___ Reading passage ___

The last time that Robert Dole stood on such a platform in his home town was in 1976, when he and Gerald Ford kicked off their campaign to win the White House for the Republicans. Dole moved forward greeting the crowd, and then his voice broke. "You made me what I am," he said, brushing
away tears. "When I needed help, this town came through." Dole was born in Russell, the flat plains of central western Kansas, to a conservative Republican father who ran the White Way Cafe on Main Street, managed a grain elevator and ran a creamery and feed and seed business as well. Mrs. Dole took in sewing to help pay for the four children's upbringing. Dole himself jerked sodas at the drugstore and starred as a high school athlete until signing up for a pre-med course at the University of Kansas.

___

# Required actions
1/ Answer these questions using the passage about Robert Dole.
(a) In what year did Dole and Gerald Ford start their campaign for the White House?
(b) What was the name of the cafe Dole's father ran on Main Street?
(c) Where did Dole sign up for a pre-med course?
2/ Write a continuation of the passage about Robert Dole, starting after its final sentence.
The items on this page come from a separate source.

___ Data shown ___

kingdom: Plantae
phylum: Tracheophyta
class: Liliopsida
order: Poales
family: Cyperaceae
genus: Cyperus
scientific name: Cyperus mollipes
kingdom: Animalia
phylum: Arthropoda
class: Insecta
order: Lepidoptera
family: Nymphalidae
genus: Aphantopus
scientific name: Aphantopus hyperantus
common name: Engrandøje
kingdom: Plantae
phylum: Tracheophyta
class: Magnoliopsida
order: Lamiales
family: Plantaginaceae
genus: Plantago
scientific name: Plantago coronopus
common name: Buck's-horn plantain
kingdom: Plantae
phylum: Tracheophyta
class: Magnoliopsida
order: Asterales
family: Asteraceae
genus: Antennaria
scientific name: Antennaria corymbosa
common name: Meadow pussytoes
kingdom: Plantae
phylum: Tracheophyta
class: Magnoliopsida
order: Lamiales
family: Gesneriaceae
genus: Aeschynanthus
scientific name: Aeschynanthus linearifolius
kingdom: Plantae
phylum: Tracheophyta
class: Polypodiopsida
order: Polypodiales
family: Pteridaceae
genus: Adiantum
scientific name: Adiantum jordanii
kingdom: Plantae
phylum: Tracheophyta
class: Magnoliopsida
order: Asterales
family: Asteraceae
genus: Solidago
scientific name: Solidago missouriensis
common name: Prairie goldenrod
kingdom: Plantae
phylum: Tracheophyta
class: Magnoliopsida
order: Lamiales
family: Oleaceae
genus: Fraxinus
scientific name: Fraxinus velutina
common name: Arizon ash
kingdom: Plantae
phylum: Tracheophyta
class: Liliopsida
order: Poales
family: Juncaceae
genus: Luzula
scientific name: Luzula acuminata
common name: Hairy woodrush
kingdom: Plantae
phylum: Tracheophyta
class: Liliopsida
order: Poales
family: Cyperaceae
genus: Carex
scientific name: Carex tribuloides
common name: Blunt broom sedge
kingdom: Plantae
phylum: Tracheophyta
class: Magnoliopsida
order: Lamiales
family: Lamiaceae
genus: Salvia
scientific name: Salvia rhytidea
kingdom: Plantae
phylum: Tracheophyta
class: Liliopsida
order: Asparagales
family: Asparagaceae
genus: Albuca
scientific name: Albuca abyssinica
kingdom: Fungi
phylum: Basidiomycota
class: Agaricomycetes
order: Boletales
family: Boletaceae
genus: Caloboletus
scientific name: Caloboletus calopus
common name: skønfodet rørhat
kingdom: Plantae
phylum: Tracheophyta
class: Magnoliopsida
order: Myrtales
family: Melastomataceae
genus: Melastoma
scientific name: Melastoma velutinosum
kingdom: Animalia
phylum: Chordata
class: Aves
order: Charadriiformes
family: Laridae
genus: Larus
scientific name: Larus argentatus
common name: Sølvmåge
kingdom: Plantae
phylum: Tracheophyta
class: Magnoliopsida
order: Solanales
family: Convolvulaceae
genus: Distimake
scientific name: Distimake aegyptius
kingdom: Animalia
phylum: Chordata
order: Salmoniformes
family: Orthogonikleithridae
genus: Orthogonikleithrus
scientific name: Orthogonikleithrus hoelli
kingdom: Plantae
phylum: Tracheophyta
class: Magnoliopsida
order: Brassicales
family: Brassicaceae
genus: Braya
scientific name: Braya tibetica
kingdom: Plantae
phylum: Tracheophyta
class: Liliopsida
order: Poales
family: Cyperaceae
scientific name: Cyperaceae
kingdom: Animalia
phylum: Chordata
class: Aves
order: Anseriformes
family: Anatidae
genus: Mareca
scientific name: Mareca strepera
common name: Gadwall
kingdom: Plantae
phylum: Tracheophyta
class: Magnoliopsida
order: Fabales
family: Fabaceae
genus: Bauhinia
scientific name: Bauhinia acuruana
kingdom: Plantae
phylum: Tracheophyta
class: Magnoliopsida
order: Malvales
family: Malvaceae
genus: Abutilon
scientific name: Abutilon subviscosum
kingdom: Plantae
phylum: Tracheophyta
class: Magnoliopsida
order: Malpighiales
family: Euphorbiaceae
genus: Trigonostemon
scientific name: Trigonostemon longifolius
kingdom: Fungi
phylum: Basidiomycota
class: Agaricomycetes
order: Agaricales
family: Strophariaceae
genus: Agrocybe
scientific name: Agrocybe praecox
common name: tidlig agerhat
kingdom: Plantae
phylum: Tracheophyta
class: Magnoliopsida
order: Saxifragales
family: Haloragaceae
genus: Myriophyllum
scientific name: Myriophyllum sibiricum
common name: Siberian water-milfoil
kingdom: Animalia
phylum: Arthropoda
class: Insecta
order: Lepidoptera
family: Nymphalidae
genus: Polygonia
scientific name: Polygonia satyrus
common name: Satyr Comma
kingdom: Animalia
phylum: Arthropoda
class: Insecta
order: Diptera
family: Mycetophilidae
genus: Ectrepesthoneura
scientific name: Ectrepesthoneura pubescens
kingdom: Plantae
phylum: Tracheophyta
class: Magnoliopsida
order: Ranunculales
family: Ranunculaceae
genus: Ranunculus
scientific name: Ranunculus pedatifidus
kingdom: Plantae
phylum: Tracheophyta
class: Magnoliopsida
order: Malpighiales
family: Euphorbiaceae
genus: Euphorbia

___

# Answers below
1/
(a) 1976
(b) The White Way Cafe
(c) The University of Kansas

2/
His plans were cut short by World War II. He enlisted in the army in 1943, and as a twenty-one year-old-second lieutenant was wounded by machine-gun fire in northern Italy, He ultimately lost a
kidney and much of the use of one arm. Dole spent the next three and a half years in hospitals, where he met and married an occupational therapist, Phyllis Holden. He returned to Russell with a wife and no use of one arm, and found a gift from his home town: $5,200, to continue the operations needed to restore the arm to some use. Dole went on to law school and a political career that began even before he
graduated. He won a seat in the Kansas legislature in 1950, the first of what were to be eleven straight political victories. He served four two-year terms as Russell County Attorney. In 1961 he was elected to the House of Representatives, and re-elected three times, finally reaching the Senate in 1968.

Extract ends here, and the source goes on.